GUEYDAN - Justin Guidry did not know it at the time but one of his four teal ducks he killed over the weekend in Gueydan turned out to be a trophy kill.
Guidry of Erath was hunting with his father, James and brothers Tyler and Donavan when he aimed his 12-gauge shot gun at a couple of teal flying over.
Guidry knocked one down and he sent his dog to fetch it. When the dog returned with the bird, he noticed something different about the duck. It was all white – something he, and relatively few other hunters, has never seen before. But he knew the kill was special.
“We did the happy dance,” said Justin. “Everyone was telling me how rare it was.”
Hunters will go their entire life without seeing a white duck, let alone killing one.
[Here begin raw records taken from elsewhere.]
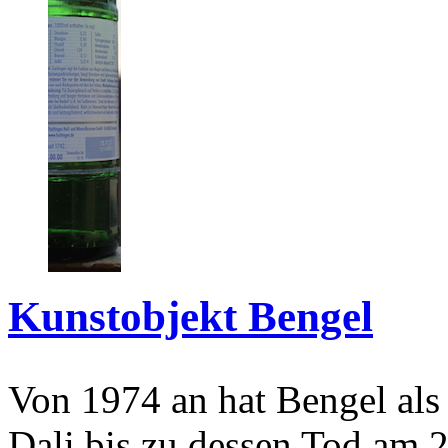
Kunstobjekt Bengel
Von 1974 an hat Bengel als
Dali bis zu dessen Tod am 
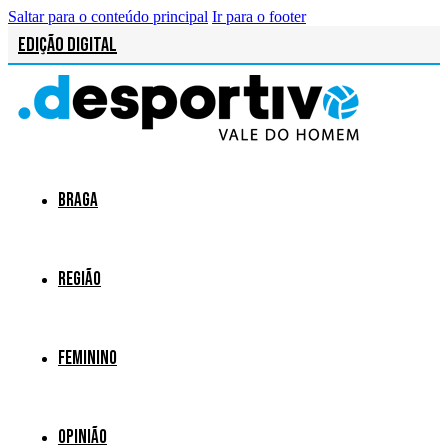
Saltar para o conteúdo principal
Ir para o footer
Edição Digital
Braga
Região
Feminino
Opinião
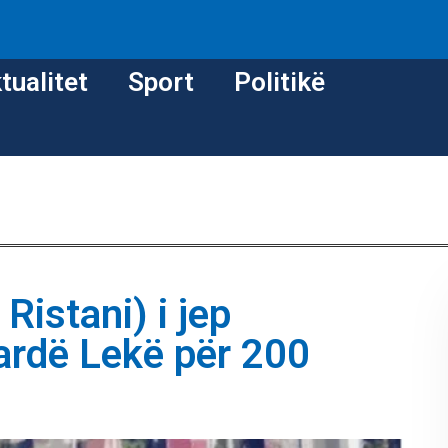
tualitet
Sport
Politikë
 Ristani) i jep
iardë Lekë për 200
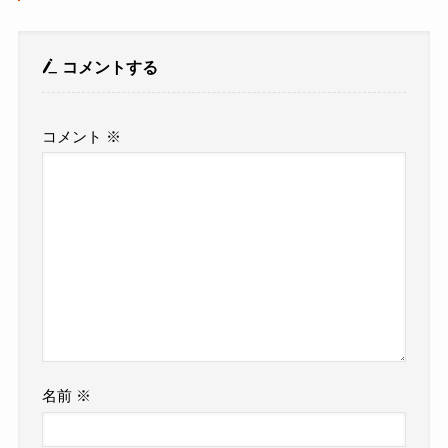
コメントする
コメント
※
名前
※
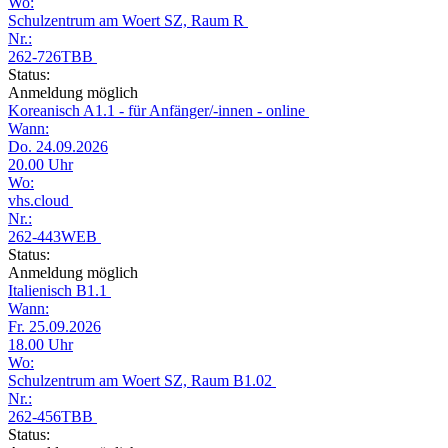
Wo:
Schulzentrum am Woert SZ, Raum R
Nr.:
262-726TBB
Status:
Anmeldung möglich
Koreanisch A1.1 - für Anfänger/-innen - online
Wann:
Do. 24.09.2026
20.00 Uhr
Wo:
vhs.cloud
Nr.:
262-443WEB
Status:
Anmeldung möglich
Italienisch B1.1
Wann:
Fr. 25.09.2026
18.00 Uhr
Wo:
Schulzentrum am Woert SZ, Raum B1.02
Nr.:
262-456TBB
Status:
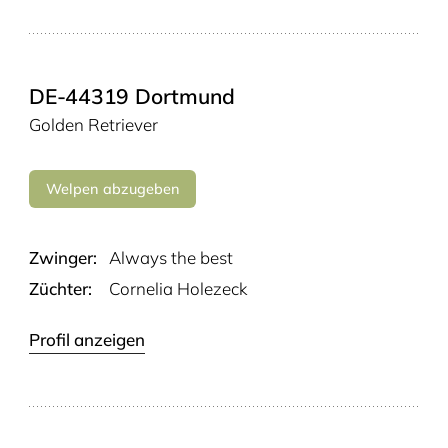
DE-44319 Dortmund
Golden Retriever
Welpen abzugeben
Zwinger:
Always the best
Züchter:
Cornelia Holezeck
Profil anzeigen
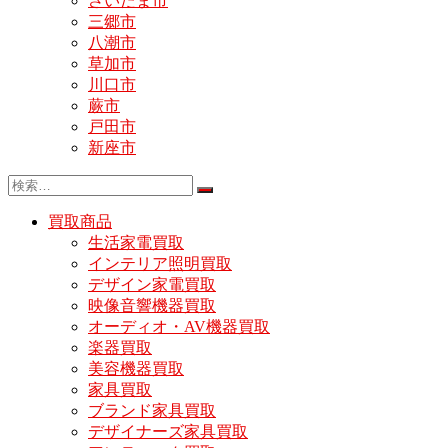
さいたま市
三郷市
八潮市
草加市
川口市
蕨市
戸田市
新座市
買取商品
生活家電買取
インテリア照明買取
デザイン家電買取
映像音響機器買取
オーディオ・AV機器買取
楽器買取
美容機器買取
家具買取
ブランド家具買取
デザイナーズ家具買取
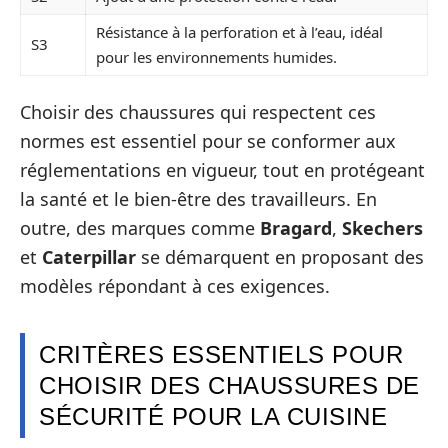
Résistance à la perforation et à l’eau, idéal
S3
pour les environnements humides.
Choisir des chaussures qui respectent ces
normes est essentiel pour se conformer aux
réglementations en vigueur, tout en protégeant
la santé et le bien-être des travailleurs. En
outre, des marques comme
Bragard
,
Skechers
et
Caterpillar
se démarquent en proposant des
modèles répondant à ces exigences.
CRITÈRES ESSENTIELS POUR
CHOISIR DES CHAUSSURES DE
SÉCURITÉ POUR LA CUISINE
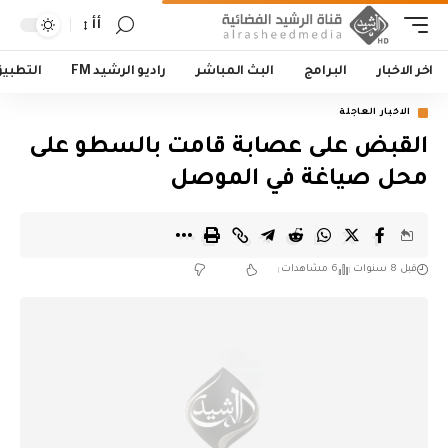
أأ
اخر الاخبار
البرامج
البث المباشر
راديو الرشيد FM
التطبي
الاخبار العاجلة
القبض على عصابة قامت بالسطو على
محل صياغة في الموصل
قبل 8 سنوات
6 مشاهدات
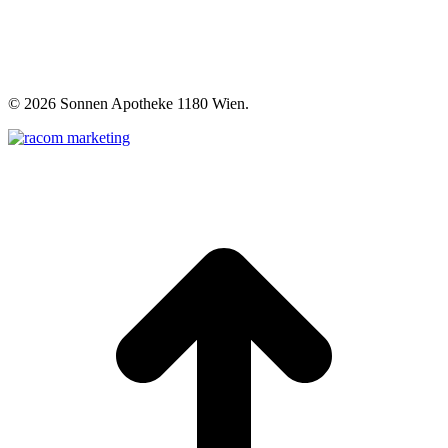
©
2026 Sonnen Apotheke 1180 Wien.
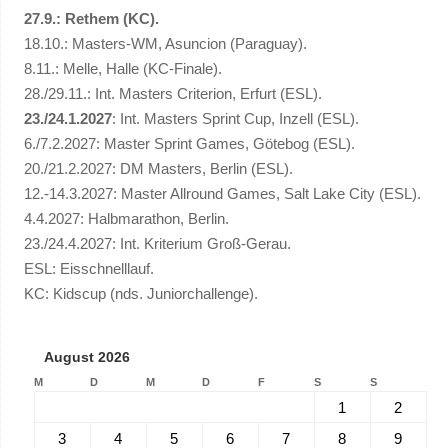
27.9.: Rethem (KC).
18.10.: Masters-WM, Asuncion (Paraguay).
8.11.: Melle, Halle (KC-Finale).
28./29.11.: Int. Masters Criterion, Erfurt (ESL).
23./24.1.2027
: Int. Masters Sprint Cup, Inzell (ESL).
6./7.2.2027: Master Sprint Games, Götebog (ESL).
20./21.2.2027: DM Masters, Berlin (ESL).
12.-14.3.2027: Master Allround Games, Salt Lake City (ESL).
4.4.2027: Halbmarathon, Berlin.
23./24.4.2027: Int. Kriterium Groß-Gerau.
ESL: Eisschnelllauf.
KC: Kidscup (nds. Juniorchallenge).
August 2026
M
D
M
D
F
S
S
1
2
3
4
5
6
7
8
9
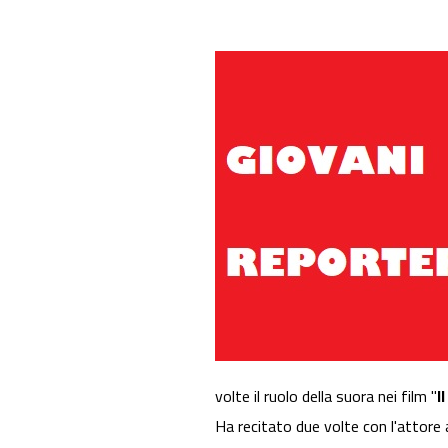
volte il ruolo della suora nei film "
I
Ha recitato due volte con l'attor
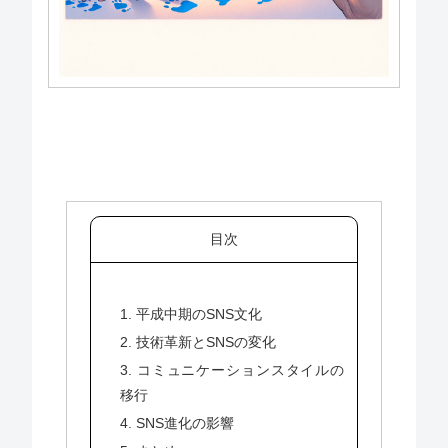
目次
1. 平成中期のSNS文化
2. 技術革新とSNSの変化
3. コミュニケーションスタイルの
移行
4. SNS進化の影響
Larry Reynolds of the Louisiana Wildlife and Fisheries said, “There are 80,000 people hunting teal, and I will get at least one or two pictures of someone killing a white teal. It is rare. I will see it twice a year.
“It is a trophy.”
Guidry will mount the duck and display it on his wall.
The reason the duck is white, according to Kori Legleu, a biologist for the Wildlife and Fisheries, is because of a gene defect. Legleu said this teal never received the gene for colored feathers.
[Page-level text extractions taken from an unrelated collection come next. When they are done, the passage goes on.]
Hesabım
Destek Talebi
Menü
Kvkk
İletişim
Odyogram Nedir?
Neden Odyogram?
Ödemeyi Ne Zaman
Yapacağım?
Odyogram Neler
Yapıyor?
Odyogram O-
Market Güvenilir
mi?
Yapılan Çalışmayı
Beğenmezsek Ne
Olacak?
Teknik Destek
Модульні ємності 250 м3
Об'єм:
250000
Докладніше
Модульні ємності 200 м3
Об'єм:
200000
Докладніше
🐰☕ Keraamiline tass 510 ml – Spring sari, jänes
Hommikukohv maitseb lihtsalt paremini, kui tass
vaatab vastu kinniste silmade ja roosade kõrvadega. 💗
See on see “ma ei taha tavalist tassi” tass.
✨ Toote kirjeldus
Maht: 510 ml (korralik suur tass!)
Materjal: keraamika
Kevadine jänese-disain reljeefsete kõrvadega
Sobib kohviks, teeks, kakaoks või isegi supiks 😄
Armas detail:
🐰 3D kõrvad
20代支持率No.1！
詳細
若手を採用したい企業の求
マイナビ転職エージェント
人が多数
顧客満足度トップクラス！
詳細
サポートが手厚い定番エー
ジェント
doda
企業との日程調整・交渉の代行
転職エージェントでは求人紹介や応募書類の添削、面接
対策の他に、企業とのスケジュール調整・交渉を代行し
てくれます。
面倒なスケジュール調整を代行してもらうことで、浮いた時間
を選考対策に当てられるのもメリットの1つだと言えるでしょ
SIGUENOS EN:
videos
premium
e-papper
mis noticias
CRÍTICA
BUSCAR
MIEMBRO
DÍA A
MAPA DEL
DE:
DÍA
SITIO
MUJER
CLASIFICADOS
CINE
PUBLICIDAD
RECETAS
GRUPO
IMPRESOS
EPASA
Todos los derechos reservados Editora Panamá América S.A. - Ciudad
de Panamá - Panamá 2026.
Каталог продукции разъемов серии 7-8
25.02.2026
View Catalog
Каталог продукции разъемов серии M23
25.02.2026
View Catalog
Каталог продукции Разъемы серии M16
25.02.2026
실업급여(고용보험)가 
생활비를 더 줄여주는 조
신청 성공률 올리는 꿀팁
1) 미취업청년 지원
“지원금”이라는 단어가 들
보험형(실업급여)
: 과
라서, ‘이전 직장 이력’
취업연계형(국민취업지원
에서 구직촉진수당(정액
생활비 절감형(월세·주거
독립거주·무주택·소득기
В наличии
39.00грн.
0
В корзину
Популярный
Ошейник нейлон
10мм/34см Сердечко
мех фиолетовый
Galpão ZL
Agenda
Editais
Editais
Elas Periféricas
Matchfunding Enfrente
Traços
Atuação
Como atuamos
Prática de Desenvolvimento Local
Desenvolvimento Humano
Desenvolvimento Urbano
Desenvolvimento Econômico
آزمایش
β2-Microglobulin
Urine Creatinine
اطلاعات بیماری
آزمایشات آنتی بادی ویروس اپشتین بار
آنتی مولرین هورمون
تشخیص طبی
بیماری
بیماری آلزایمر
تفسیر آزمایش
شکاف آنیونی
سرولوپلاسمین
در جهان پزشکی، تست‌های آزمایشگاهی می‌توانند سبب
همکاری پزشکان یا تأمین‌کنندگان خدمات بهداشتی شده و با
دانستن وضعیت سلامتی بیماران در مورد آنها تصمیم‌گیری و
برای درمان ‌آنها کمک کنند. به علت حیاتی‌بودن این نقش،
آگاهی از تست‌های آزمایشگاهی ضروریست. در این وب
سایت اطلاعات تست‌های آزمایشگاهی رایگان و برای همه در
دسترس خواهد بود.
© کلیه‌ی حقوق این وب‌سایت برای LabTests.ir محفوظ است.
The scientific name for the duck’s condition is called “Leucism.”
Leucism is an abnormal plumage condition caused by a genetic mutation that prevents pigment, particularly melanin, from being properly deposited on a bird’s feathers.
“Most of them do not survive that long because they are white,” said Legleu. “It is easy to see a small white bird in the wild.”
Reynolds said the white teal probably came from North or South Dakota and many do not make it this far south because they are killed by hunters or other animals.